Suppose that your hobby project starts out simple enough that you can build it
using just a compiler, but you begin running into some of the problems described
previously. Maybe you still don’t think you need a build system and can automate
away the tedious parts using some simple shell scripts that take care of
building things in the correct order. This helps out for a while, but pretty
soon you start running into even more problems:
* It becomes tedious. As your system grows more complex, you begin spending
almost as much time working on your build scripts as on real code. Debugging
shell scripts is painful, with more and more hacks being layered on top of
one another.
* It’s slow. To make sure you weren’t accidentally relying on stale libraries,
you have your build script build every dependency in order every time you
run it. You think about adding some logic to detect which parts need to be
rebuilt, but that sounds awfully complex and error prone for a script. Or
you think about specifying which parts need to be rebuilt each time, but
then you’re back to square one.
* Good news: it’s time for a release! Better go figure out all the arguments
you need to pass to the jar command to make your final build. And remember
how to upload it and push it out to the central repository. And build and
push the documentation updates, and send out a notification to users. Hmm,
maybe this calls for another script...
* Disaster! Your hard drive crashes, and now you need to recreate your entire
system. You were smart enough to keep all of your source files in version
control, but what about those libraries you downloaded? Can you find them
all again and make sure they were the same version as when you first
downloaded them? Your scripts probably depended on particular tools being
installed in particular places—can you restore that same environment so that
the scripts work again? What about all those environment variables you set a
long time ago to get the compiler working just right and then forgot about?
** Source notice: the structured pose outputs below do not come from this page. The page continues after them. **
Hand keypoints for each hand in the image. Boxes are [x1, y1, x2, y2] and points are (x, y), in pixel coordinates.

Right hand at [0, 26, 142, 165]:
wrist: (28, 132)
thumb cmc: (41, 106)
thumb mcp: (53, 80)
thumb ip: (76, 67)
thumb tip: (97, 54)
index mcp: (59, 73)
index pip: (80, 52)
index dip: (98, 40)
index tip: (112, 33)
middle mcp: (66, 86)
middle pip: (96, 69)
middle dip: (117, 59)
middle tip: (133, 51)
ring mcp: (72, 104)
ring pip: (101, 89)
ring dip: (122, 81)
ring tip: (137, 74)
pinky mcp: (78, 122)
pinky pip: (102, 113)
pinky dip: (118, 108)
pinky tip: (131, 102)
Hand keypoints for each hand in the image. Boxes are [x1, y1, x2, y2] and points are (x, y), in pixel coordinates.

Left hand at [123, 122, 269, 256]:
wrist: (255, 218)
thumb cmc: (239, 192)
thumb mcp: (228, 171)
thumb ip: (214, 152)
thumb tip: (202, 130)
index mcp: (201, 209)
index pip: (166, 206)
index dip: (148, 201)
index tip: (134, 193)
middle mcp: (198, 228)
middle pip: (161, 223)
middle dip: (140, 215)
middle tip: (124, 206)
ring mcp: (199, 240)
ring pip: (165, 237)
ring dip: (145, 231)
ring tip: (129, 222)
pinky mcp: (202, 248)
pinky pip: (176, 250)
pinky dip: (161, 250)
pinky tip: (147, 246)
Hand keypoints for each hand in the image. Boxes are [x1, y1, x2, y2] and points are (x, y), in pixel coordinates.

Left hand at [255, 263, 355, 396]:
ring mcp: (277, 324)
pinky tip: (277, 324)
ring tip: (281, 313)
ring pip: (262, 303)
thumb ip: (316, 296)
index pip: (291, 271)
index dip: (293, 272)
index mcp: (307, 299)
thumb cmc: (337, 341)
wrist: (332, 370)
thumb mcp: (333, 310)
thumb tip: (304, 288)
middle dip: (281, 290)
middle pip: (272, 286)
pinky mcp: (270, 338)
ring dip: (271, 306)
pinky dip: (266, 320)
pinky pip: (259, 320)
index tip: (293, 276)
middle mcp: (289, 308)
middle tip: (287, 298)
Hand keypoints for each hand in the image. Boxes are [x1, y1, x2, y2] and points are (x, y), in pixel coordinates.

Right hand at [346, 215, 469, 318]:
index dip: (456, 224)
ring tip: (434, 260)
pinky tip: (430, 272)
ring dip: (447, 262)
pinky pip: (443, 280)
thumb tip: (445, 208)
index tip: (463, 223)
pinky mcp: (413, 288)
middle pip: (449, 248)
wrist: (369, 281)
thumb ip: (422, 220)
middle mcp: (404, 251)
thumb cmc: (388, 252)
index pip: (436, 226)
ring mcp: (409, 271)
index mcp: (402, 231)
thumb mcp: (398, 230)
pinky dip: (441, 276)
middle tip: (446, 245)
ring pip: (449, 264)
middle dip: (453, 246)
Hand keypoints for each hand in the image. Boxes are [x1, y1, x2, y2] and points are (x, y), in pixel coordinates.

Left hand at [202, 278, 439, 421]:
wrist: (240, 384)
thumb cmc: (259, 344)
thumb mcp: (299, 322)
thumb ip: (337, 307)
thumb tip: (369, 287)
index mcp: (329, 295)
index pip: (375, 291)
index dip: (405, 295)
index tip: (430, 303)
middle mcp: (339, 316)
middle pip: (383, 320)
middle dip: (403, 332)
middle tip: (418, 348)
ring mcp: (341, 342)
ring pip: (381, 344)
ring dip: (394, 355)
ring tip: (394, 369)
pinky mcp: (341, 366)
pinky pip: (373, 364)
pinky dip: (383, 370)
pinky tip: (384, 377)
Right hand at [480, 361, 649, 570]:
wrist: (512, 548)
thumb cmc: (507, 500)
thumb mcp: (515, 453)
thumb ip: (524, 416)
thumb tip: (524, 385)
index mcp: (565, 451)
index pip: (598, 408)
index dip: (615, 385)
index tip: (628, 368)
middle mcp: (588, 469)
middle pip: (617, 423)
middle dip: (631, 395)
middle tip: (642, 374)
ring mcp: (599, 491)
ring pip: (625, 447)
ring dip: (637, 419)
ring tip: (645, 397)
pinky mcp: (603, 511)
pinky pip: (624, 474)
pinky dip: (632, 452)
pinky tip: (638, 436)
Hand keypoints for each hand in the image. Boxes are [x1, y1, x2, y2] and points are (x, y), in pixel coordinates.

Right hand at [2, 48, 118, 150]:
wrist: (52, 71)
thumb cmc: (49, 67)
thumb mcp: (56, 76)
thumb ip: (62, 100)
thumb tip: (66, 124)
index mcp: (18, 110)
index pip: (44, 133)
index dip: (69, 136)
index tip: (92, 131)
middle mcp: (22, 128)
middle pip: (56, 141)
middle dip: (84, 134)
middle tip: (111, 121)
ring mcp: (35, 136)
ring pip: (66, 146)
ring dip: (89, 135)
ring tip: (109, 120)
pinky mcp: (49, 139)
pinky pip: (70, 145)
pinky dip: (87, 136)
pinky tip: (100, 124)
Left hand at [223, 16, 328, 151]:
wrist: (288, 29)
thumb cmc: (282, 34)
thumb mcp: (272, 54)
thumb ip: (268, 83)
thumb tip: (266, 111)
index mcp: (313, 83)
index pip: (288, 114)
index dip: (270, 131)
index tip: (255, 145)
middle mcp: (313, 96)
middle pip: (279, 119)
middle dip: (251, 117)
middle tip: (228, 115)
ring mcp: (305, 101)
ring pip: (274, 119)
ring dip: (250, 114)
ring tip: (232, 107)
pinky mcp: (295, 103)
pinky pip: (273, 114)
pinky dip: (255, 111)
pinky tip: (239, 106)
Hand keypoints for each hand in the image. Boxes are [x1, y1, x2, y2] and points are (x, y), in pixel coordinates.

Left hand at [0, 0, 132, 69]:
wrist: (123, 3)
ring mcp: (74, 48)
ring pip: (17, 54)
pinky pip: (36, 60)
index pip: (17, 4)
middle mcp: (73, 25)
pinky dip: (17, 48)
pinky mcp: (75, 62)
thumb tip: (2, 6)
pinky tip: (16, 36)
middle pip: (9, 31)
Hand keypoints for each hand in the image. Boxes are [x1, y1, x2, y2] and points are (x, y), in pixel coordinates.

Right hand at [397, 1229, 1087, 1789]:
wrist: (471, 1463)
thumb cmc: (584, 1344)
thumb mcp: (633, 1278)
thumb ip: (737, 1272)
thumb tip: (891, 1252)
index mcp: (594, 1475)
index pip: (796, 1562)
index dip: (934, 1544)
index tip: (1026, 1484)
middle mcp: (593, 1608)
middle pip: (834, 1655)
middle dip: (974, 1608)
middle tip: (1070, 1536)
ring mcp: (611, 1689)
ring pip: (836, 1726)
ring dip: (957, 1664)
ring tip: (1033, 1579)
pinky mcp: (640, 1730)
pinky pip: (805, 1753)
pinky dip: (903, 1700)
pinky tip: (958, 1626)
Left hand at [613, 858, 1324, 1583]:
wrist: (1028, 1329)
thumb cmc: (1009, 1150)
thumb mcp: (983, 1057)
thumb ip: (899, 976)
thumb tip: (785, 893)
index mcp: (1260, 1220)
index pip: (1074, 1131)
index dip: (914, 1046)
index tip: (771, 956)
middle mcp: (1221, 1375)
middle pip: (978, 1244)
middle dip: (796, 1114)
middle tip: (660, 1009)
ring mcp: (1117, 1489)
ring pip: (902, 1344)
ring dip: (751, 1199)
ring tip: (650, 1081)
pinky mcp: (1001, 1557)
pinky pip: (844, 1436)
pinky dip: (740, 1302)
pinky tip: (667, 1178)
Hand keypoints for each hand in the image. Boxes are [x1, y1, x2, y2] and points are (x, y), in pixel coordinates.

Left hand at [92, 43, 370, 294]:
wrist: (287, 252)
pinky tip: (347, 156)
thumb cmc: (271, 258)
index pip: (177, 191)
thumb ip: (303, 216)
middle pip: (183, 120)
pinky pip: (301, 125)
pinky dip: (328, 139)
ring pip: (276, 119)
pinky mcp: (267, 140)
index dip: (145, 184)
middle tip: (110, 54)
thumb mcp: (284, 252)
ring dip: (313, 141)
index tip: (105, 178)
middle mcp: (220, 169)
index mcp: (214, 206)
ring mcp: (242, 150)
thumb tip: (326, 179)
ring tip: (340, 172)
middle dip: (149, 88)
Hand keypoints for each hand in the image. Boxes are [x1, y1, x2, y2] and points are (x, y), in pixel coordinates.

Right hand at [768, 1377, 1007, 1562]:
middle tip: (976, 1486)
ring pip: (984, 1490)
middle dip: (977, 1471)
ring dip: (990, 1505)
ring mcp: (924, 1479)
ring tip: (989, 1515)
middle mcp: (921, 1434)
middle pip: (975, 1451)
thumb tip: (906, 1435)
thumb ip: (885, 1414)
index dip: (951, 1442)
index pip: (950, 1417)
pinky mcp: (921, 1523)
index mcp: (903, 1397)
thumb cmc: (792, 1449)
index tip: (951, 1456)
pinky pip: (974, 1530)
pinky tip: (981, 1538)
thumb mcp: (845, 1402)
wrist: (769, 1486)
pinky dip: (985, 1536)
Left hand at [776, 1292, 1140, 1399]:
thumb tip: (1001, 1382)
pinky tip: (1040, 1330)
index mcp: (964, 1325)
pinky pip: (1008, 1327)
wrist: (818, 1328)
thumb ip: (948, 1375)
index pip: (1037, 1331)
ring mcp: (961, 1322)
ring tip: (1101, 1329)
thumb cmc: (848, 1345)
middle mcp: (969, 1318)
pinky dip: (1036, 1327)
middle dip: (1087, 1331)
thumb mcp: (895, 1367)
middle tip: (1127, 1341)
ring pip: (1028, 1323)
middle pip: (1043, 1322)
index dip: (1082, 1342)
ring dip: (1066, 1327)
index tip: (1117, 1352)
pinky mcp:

* Despite the problems, your project is successful enough that you’re able to
begin hiring more engineers. Now you realize that it doesn’t take a disaster
for the previous problems to arise—you need to go through the same painful
bootstrapping process every time a new developer joins your team. And
despite your best efforts, there are still small differences in each
person’s system. Frequently, what works on one person’s machine doesn’t work
on another’s, and each time it takes a few hours of debugging tool paths or
library versions to figure out where the difference is.
* You decide that you need to automate your build system. In theory, this is
as simple as getting a new computer and setting it up to run your build
script every night using cron. You still need to go through the painful
setup process, but now you don’t have the benefit of a human brain being
able to detect and resolve minor problems. Now, every morning when you get
in, you see that last night’s build failed because yesterday a developer
made a change that worked on their system but didn’t work on the automated
build system. Each time it’s a simple fix, but it happens so often that you
end up spending a lot of time each day discovering and applying these simple
fixes.
* Builds become slower and slower as the project grows. One day, while waiting
for a build to complete, you gaze mournfully at the idle desktop of your
coworker, who is on vacation, and wish there were a way to take advantage of
all that wasted computational power.
You’ve run into a classic problem of scale. For a single developer working on at
most a couple hundred lines of code for at most a week or two (which might have
been the entire experience thus far of a junior developer who just graduated
university), a compiler is all you need. Scripts can maybe take you a little bit
farther. But as soon as you need to coordinate across multiple developers and
their machines, even a perfect build script isn’t enough because it becomes very
difficult to account for the minor differences in those machines. At this point,
this simple approach breaks down and it’s time to invest in a real build system.